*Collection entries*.
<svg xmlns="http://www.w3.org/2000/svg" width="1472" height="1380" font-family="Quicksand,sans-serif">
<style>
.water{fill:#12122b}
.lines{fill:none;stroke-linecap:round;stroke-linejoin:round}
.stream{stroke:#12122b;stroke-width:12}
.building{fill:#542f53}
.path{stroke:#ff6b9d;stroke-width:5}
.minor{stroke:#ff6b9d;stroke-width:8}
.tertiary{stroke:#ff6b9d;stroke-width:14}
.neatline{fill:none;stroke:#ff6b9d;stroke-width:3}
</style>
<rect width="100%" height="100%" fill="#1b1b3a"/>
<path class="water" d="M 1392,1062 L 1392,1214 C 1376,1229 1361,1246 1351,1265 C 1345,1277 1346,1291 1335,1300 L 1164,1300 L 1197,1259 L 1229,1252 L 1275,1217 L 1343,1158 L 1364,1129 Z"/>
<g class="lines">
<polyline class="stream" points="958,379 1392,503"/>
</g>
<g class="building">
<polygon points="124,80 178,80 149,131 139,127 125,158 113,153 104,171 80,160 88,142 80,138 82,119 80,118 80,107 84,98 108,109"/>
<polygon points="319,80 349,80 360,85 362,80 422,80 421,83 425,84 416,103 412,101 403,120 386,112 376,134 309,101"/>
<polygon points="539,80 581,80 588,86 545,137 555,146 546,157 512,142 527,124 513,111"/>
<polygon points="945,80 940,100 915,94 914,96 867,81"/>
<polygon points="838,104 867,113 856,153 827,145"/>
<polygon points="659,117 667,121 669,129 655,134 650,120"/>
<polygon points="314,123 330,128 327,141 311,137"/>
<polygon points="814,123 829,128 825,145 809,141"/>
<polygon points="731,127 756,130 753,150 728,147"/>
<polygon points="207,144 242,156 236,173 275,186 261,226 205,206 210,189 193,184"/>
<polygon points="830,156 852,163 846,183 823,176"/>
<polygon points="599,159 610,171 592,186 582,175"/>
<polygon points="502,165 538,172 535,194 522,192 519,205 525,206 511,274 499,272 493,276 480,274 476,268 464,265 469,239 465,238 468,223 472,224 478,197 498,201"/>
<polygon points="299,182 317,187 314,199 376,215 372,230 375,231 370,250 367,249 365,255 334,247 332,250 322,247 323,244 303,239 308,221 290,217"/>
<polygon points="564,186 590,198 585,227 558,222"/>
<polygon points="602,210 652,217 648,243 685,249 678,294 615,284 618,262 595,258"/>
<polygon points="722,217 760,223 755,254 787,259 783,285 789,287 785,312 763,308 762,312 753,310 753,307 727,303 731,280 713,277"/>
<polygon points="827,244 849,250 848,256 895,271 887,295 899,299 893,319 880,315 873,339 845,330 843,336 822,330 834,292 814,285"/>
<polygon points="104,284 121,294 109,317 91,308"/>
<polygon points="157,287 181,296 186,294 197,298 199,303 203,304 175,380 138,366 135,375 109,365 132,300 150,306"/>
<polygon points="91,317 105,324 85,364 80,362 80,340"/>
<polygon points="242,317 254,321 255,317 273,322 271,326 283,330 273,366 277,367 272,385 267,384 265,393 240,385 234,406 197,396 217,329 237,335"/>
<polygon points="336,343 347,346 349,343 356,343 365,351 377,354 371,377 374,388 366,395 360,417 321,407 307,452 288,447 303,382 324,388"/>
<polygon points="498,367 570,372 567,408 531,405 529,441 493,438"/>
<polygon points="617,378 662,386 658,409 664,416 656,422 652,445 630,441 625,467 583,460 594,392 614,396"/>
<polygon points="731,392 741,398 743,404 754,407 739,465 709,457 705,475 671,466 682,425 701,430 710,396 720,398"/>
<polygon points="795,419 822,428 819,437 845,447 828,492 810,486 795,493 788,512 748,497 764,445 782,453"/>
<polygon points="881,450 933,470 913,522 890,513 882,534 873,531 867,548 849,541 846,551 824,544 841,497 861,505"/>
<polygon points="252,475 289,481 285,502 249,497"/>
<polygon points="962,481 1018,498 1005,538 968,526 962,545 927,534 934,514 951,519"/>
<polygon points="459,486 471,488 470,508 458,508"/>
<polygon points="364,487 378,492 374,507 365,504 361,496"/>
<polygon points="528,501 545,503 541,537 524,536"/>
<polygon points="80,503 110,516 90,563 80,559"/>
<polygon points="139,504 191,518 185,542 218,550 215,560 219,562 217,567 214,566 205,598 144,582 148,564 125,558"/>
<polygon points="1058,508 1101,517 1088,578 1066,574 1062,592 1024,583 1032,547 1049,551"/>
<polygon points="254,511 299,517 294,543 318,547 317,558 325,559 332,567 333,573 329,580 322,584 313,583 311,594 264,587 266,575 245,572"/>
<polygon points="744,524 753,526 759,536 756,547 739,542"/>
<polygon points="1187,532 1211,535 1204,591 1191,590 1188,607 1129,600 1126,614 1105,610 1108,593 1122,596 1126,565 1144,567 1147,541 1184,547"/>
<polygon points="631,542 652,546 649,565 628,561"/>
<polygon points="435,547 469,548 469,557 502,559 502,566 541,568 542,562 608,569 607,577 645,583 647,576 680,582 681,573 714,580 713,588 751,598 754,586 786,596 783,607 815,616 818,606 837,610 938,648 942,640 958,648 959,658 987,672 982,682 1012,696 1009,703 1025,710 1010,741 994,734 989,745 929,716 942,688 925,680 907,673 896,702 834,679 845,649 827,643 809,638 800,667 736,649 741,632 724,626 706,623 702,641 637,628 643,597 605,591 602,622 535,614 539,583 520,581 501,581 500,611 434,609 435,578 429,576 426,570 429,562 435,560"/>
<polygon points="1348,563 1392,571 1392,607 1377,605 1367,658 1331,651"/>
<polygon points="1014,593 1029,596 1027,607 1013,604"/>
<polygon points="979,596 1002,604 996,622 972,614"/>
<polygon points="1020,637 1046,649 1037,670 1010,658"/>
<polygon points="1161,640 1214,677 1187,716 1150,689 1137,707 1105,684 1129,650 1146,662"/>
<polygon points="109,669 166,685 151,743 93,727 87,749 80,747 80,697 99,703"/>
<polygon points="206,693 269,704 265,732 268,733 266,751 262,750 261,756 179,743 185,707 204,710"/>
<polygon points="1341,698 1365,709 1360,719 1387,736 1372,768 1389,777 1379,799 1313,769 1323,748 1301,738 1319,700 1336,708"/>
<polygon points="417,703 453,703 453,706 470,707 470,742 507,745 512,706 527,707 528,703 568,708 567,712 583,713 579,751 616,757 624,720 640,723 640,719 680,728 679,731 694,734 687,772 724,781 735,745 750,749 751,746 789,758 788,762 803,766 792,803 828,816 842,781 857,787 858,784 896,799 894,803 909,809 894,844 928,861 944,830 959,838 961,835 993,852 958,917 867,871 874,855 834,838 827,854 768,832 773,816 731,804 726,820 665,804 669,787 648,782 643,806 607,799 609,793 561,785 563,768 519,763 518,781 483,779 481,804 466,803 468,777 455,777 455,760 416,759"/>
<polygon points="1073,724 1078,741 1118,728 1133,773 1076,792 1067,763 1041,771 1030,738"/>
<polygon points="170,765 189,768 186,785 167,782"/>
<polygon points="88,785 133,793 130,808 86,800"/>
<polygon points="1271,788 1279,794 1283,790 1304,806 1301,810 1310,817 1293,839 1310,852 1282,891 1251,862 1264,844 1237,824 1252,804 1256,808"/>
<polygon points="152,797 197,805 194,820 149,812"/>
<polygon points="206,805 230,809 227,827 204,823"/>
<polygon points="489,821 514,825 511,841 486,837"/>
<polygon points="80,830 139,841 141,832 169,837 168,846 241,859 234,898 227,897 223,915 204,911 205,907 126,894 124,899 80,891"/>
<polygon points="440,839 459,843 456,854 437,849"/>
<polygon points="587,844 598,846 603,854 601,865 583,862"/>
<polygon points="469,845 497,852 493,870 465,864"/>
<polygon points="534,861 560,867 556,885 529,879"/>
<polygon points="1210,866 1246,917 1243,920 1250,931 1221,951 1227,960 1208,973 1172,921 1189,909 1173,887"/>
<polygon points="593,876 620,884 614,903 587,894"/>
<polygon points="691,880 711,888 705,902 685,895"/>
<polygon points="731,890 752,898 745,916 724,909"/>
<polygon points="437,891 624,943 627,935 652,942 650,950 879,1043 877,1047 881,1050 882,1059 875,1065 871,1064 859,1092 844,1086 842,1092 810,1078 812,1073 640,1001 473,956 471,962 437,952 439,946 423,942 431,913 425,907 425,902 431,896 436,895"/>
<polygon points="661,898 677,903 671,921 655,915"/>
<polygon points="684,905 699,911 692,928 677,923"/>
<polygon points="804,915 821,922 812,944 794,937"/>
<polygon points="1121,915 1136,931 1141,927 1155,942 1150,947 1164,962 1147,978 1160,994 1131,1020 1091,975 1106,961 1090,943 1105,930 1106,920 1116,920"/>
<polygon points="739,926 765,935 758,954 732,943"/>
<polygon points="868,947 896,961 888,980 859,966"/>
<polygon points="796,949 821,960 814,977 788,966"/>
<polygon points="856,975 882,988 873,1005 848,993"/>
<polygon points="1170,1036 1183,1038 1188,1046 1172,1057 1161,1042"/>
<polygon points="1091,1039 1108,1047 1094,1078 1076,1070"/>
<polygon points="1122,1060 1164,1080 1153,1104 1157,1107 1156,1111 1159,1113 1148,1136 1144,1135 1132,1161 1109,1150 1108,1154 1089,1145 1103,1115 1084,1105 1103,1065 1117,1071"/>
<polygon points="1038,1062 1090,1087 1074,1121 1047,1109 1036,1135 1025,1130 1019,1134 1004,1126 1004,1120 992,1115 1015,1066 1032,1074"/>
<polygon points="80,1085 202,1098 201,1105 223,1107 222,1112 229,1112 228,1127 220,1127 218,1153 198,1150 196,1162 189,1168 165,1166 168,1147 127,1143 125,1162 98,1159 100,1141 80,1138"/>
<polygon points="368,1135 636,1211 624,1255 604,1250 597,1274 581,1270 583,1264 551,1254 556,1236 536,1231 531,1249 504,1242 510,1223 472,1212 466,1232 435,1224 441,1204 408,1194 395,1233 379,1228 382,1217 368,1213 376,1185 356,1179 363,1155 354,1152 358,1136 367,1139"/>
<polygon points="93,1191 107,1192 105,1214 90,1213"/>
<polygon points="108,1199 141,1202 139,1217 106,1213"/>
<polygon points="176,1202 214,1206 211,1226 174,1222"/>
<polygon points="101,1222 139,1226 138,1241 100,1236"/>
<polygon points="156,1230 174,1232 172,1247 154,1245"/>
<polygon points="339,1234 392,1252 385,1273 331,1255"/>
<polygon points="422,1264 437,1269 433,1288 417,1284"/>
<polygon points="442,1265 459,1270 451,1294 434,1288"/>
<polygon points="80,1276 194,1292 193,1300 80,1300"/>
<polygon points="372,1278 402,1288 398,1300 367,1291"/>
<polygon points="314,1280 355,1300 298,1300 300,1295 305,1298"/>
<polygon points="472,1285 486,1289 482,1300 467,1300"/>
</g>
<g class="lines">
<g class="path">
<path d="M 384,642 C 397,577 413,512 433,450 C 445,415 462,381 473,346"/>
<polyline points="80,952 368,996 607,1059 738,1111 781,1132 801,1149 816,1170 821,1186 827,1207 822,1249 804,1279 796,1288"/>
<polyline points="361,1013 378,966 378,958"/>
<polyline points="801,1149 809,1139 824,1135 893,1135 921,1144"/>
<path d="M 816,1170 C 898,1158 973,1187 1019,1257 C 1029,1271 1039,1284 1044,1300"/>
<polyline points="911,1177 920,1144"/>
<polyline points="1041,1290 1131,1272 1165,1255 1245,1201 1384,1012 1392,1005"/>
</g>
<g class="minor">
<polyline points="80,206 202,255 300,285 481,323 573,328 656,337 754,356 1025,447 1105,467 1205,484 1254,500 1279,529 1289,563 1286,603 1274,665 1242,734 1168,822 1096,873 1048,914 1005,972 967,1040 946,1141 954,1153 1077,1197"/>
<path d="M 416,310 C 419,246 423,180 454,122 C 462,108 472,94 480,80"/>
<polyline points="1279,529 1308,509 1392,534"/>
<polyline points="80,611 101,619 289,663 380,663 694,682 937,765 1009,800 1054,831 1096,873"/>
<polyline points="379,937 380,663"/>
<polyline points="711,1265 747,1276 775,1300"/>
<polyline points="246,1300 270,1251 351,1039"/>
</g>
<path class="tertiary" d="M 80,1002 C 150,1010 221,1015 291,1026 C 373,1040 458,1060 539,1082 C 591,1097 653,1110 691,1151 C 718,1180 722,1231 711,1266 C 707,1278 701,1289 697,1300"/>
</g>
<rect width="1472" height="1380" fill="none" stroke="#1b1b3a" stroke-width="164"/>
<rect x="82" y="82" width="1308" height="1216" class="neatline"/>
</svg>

*Description of the task*.
Note each line above that contains "building" and copy it out.

*Task response*.
.building{fill:#542f53}
<g class="building">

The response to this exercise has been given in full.